TEXTE D'ÉTUDE:
────────────────
C’était  pour réussir à rendre “intelligents” des objets connectés entre eux qu’il a rejoint Samsung comme responsable  innovation en 2012 (après un bref passage chez Apple où Steve Jobs venait de racheter Siri pour l’intégrer au smartphone) et cela l’a occupé pendant 4  ans. En effet Samsung est le plus gros équipementier et met sur le marché chaque année plus de 30 million de produits connectables.  

Une fois cette mission accomplie, il a pris quelques mois pour écrire un livre afin de démystifier l’intelligence artificielle (sortie prévue en janvier) et il a convaincu Samsung qu’il fallait absolument ouvrir un centre de développement appliqué en France pour y regrouper les meilleurs ingénieurs sur le sujet.

Donc, pour lui, le rôle des objets connectés, que certains disent à tort doués d’intelligence artificielle, est de rendre des services pour rendre les gens heureux. A l’âge de 8 ans il détournait l’aspirateur de sa mère pour le convertir en un robot faiseur de lit !

A Paris, parmi ses futurs axes de recherche, il veut explorer les domaines où se rencontrent les maths, la physique et la biologie. A cette intersection, il pourrait éventuellement se trouver une dimension vraiment intelligente ( … et là potentiellement les craintes seraient légitime). Aujourd’hui l’ordinateur utilise de la “force brutale” pas de l’intelligence : il lui faut 100 000 photos de chats pour arriver à reconnaître un chats à 98 % par opposition à un enfant de 2 ans qui n’a besoin de deux rencontres avec l’animal pour le reconnaître à 100 %.

Donc tant qu’il n’y a pas eu de découvertes majeures entre ces trois domaines, il n’y a pas de risques que “l’intelligence” des robots nous dépasse. Les robots n’ont pas aujourd’hui d’intelligence, mais le software peut toujours démultiplier l’action de l’homme; sa bêtise ou son intelligence! La menace existe mais pour plus tard.  Le problème actuel est dû au fait que les piles de données que l’on donne au robot de machine learning sont biaisées et donc son apprentissage est faussé.

Un robot aujourd’hui est quelque chose que l’on construit et que l’on programme, qui n’a jamais d’initiative et qu’il ne fait que répéter des scénarios et des routines qu’on lui a enseigné. Luc Julia nous rappelle que ce qui a fait le succès de Siri au début c’était “artificial stupidity” : un morceau de code qu’il avait inséré permettait de dévier la conversation lorsque le programme ne comprenait plus ! un classique du genre.
────────────────
QUESTIONS DE COMPRÉHENSION:
1. D'après le texte, en quelle année Luc Julia a-t-il rejoint Samsung comme responsable innovation ?
2. Recopiez le texte depuis « C’était  pour réussir » jusqu'à « de produits connectables. », en substituant « fabricant » à « équipementier ».

Entrées du jeu de données
────────────────
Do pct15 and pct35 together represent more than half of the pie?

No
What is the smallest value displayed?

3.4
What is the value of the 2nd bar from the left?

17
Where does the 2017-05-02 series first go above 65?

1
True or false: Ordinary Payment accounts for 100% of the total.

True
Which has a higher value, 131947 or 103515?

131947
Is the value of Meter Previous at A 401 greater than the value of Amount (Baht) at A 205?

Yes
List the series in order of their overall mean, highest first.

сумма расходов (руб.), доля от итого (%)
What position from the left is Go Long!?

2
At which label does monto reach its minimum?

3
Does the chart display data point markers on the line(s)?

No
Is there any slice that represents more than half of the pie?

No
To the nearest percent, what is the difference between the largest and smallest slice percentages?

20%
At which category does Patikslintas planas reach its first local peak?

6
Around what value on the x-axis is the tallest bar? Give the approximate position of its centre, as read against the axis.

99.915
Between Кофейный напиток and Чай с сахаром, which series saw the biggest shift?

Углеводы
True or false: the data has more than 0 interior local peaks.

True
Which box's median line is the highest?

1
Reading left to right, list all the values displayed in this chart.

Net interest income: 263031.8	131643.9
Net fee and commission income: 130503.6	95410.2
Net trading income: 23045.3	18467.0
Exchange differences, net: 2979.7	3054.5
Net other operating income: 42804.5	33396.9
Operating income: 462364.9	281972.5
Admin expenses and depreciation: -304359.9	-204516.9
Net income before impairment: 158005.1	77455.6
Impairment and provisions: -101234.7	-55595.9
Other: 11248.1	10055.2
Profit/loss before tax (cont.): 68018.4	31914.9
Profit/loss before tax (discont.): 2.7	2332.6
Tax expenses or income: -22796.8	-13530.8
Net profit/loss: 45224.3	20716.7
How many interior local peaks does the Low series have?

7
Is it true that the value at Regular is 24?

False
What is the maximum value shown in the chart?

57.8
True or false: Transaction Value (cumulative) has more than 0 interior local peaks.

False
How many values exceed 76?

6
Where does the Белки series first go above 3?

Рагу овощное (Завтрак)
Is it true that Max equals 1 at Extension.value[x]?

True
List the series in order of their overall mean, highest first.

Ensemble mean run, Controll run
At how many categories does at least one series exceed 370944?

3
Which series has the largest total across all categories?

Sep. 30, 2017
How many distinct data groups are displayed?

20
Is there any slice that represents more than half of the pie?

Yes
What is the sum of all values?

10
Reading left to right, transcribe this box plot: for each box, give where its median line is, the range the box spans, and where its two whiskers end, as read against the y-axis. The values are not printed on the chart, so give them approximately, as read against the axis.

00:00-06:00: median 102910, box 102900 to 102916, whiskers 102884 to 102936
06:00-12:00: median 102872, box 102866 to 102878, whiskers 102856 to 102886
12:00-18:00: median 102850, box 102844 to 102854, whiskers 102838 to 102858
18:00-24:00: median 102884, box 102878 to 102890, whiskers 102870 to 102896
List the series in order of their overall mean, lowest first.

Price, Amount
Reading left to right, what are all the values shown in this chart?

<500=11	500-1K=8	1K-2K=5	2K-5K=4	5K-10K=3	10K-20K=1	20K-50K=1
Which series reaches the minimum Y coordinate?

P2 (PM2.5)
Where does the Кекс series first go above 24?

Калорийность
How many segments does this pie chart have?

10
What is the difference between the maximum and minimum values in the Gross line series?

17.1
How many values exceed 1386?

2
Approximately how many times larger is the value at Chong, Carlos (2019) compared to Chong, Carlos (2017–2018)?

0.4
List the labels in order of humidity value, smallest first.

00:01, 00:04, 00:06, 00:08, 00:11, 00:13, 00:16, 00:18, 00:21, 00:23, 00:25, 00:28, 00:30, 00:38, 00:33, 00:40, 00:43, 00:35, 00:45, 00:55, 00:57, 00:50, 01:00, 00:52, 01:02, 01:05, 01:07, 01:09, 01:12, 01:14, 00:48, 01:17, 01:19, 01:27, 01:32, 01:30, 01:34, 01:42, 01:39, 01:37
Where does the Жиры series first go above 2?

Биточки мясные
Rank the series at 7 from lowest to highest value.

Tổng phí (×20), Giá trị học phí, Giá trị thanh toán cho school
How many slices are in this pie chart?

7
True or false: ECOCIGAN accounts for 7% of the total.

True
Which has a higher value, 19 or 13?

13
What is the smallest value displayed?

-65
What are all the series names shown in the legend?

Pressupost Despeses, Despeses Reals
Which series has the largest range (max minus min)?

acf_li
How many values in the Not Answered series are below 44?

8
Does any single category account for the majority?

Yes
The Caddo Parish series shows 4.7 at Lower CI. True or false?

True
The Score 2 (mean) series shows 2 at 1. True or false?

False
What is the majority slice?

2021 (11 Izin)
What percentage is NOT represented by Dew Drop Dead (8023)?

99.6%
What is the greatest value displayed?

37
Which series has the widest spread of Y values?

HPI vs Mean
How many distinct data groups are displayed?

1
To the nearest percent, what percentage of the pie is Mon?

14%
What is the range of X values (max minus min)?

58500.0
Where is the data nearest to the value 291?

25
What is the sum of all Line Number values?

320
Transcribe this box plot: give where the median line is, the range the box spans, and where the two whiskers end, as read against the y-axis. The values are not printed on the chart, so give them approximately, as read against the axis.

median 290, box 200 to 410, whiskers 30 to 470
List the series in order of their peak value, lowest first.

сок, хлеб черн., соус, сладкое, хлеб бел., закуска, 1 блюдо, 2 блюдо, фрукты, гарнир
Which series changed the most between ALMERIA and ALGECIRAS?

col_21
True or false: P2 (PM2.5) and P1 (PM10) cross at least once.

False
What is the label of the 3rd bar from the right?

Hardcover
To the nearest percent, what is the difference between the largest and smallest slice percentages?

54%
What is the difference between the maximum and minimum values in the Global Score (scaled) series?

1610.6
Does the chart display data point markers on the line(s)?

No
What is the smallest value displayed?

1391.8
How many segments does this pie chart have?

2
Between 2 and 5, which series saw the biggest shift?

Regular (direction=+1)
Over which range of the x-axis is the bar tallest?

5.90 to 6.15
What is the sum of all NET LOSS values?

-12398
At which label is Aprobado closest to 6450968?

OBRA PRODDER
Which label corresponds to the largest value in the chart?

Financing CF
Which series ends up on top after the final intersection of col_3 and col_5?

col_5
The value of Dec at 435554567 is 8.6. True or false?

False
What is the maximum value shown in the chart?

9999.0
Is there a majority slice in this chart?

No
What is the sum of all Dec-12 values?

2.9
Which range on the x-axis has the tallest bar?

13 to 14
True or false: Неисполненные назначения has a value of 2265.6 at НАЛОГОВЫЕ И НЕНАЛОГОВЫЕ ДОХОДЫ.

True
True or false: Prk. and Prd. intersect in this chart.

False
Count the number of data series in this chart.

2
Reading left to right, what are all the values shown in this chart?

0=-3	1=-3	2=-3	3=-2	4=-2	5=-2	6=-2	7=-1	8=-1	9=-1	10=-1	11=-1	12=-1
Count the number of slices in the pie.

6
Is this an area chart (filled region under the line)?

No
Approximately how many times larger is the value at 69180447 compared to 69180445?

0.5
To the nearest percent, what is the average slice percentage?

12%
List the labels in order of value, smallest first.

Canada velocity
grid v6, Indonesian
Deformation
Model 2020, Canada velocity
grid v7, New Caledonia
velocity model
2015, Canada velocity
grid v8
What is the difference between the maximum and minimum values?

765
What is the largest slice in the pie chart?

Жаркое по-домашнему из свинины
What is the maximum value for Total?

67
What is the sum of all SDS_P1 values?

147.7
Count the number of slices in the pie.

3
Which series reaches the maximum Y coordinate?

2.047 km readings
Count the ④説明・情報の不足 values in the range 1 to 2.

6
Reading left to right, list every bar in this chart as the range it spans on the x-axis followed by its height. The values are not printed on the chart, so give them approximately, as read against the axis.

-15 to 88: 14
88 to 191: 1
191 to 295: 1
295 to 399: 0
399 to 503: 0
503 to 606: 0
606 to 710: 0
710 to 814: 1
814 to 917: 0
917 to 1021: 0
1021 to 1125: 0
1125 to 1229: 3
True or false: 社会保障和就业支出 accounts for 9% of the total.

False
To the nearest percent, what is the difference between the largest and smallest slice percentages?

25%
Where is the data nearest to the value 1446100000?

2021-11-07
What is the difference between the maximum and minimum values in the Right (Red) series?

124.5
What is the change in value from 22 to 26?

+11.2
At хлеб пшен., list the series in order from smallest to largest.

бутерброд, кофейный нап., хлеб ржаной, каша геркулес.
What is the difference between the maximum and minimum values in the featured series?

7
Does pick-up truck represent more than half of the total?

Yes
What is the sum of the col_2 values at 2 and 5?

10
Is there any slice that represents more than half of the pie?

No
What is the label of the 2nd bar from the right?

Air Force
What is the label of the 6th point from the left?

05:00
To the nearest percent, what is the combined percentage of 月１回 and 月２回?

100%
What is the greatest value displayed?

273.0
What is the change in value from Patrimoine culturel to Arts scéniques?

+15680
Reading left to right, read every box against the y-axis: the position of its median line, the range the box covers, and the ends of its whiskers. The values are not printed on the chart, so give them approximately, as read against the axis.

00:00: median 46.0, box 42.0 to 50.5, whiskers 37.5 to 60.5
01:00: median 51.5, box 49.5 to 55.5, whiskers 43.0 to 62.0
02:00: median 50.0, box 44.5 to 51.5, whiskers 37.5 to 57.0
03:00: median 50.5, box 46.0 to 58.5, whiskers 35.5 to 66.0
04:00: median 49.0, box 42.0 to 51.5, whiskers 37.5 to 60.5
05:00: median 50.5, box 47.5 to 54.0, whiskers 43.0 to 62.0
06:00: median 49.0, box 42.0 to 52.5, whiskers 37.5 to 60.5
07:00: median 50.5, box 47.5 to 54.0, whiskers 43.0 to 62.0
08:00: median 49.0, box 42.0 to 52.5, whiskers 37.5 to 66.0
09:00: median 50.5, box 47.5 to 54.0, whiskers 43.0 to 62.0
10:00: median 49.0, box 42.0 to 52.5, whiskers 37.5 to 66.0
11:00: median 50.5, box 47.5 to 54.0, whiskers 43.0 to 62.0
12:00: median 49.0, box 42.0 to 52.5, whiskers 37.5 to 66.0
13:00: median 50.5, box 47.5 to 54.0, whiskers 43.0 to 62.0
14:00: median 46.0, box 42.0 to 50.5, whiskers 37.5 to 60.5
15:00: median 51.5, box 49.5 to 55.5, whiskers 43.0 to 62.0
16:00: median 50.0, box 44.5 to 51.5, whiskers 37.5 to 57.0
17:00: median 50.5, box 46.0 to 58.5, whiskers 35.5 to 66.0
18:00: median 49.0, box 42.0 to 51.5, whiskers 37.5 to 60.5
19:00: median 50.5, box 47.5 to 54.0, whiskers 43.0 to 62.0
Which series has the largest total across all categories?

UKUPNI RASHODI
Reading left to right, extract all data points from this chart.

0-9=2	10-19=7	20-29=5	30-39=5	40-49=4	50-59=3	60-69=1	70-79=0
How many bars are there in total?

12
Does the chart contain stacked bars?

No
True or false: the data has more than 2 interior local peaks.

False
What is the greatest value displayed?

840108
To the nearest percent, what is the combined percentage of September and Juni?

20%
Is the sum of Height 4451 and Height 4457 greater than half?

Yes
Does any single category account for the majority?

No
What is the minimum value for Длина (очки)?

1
────────────────
CORRIGÉ DES EXERCICES:
1. En 2012.

2.
C’était  pour réussir à rendre “intelligents” des objets connectés entre eux qu’il a rejoint Samsung comme responsable  innovation en 2012 (après un bref passage chez Apple où Steve Jobs venait de racheter Siri pour l’intégrer au smartphone) et cela l’a occupé pendant 4  ans. En effet Samsung est le plus gros fabricant et met sur le marché chaque année plus de 30 million de produits connectables.